__Assigned task__: Copy every line of the entries that has the string "лексике" in it.
(Information given begins)
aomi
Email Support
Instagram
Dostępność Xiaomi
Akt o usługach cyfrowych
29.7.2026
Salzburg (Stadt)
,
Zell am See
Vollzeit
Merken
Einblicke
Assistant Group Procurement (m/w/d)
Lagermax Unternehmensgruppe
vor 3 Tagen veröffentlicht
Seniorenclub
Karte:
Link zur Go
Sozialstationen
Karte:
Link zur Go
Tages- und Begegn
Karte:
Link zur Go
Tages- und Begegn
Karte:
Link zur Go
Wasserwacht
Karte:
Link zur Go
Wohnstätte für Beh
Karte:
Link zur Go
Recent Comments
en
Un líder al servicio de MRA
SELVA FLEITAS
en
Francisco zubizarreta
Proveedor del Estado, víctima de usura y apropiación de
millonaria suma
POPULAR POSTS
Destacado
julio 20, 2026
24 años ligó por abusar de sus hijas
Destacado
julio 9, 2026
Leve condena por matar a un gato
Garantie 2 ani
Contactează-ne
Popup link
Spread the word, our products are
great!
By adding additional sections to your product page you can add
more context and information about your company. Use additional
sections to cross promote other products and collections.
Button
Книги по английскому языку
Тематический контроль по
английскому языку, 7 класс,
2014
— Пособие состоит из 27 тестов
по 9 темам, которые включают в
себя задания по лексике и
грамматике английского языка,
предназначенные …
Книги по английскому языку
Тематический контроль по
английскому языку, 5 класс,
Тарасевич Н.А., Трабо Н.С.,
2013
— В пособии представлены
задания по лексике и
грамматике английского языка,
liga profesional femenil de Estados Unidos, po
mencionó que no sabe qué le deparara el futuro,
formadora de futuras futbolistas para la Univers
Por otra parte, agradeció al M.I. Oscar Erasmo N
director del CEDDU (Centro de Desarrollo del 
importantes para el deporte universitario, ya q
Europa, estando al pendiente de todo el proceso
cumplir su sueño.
(Information given ends)
__Solution__:
себя задания по лексике и
задания по лексике и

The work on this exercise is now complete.